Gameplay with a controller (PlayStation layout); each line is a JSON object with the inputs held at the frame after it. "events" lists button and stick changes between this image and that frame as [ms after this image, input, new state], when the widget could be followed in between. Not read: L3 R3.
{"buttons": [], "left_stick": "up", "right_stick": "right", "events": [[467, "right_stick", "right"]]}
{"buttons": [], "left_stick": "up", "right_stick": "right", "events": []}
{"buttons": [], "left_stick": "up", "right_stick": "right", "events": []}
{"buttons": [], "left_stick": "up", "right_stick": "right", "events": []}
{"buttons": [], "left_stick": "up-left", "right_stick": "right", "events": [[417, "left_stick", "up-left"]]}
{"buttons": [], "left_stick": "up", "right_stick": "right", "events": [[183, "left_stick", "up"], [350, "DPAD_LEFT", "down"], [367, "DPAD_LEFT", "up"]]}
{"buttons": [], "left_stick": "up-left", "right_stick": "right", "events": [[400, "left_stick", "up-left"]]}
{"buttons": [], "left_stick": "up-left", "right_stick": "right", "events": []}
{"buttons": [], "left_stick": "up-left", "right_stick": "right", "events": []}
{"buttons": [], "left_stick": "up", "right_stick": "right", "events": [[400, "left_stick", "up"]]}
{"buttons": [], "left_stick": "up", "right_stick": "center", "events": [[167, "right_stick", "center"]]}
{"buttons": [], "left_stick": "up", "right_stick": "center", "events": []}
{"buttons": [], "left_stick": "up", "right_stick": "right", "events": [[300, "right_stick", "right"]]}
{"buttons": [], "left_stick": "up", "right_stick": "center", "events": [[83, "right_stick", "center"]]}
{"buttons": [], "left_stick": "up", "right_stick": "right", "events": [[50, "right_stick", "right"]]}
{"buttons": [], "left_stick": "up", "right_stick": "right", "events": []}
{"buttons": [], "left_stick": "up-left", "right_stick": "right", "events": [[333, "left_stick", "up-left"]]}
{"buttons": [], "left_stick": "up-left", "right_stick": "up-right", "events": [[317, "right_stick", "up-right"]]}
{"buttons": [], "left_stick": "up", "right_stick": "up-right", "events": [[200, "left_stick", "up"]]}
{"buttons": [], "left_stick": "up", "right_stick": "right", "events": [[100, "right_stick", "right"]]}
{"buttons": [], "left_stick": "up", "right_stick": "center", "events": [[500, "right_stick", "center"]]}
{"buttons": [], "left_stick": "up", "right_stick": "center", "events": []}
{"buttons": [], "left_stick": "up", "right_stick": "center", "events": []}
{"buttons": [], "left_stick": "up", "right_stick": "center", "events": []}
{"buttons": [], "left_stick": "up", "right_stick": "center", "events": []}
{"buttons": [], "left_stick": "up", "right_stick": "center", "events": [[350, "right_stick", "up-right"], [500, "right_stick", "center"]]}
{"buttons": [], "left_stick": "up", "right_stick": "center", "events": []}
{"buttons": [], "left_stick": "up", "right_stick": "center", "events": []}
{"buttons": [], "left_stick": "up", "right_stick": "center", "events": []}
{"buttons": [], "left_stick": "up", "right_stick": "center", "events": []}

Problem description
Write each entry out again. Do not change a word.

Response box
Gameplay with a controller (PlayStation layout); each line is a JSON object with the inputs held at the frame after it. "events" lists button and stick changes between this image and that frame as [ms after this image, input, new state], when the widget could be followed in between. Not read: L3 R3.
{"buttons": [], "left_stick": "up", "right_stick": "right", "events": [[467, "right_stick", "right"]]}
{"buttons": [], "left_stick": "up", "right_stick": "right", "events": []}
{"buttons": [], "left_stick": "up", "right_stick": "right", "events": []}
{"buttons": [], "left_stick": "up", "right_stick": "right", "events": []}
{"buttons": [], "left_stick": "up-left", "right_stick": "right", "events": [[417, "left_stick", "up-left"]]}
{"buttons": [], "left_stick": "up", "right_stick": "right", "events": [[183, "left_stick", "up"], [350, "DPAD_LEFT", "down"], [367, "DPAD_LEFT", "up"]]}
{"buttons": [], "left_stick": "up-left", "right_stick": "right", "events": [[400, "left_stick", "up-left"]]}
{"buttons": [], "left_stick": "up-left", "right_stick": "right", "events": []}
{"buttons": [], "left_stick": "up-left", "right_stick": "right", "events": []}
{"buttons": [], "left_stick": "up", "right_stick": "right", "events": [[400, "left_stick", "up"]]}
{"buttons": [], "left_stick": "up", "right_stick": "center", "events": [[167, "right_stick", "center"]]}
{"buttons": [], "left_stick": "up", "right_stick": "center", "events": []}
{"buttons": [], "left_stick": "up", "right_stick": "right", "events": [[300, "right_stick", "right"]]}
{"buttons": [], "left_stick": "up", "right_stick": "center", "events": [[83, "right_stick", "center"]]}
{"buttons": [], "left_stick": "up", "right_stick": "right", "events": [[50, "right_stick", "right"]]}
{"buttons": [], "left_stick": "up", "right_stick": "right", "events": []}
{"buttons": [], "left_stick": "up-left", "right_stick": "right", "events": [[333, "left_stick", "up-left"]]}
{"buttons": [], "left_stick": "up-left", "right_stick": "up-right", "events": [[317, "right_stick", "up-right"]]}
{"buttons": [], "left_stick": "up", "right_stick": "up-right", "events": [[200, "left_stick", "up"]]}
{"buttons": [], "left_stick": "up", "right_stick": "right", "events": [[100, "right_stick", "right"]]}
{"buttons": [], "left_stick": "up", "right_stick": "center", "events": [[500, "right_stick", "center"]]}
{"buttons": [], "left_stick": "up", "right_stick": "center", "events": []}
{"buttons": [], "left_stick": "up", "right_stick": "center", "events": []}
{"buttons": [], "left_stick": "up", "right_stick": "center", "events": []}
{"buttons": [], "left_stick": "up", "right_stick": "center", "events": []}
{"buttons": [], "left_stick": "up", "right_stick": "center", "events": [[350, "right_stick", "up-right"], [500, "right_stick", "center"]]}
{"buttons": [], "left_stick": "up", "right_stick": "center", "events": []}
{"buttons": [], "left_stick": "up", "right_stick": "center", "events": []}
{"buttons": [], "left_stick": "up", "right_stick": "center", "events": []}
{"buttons": [], "left_stick": "up", "right_stick": "center", "events": []}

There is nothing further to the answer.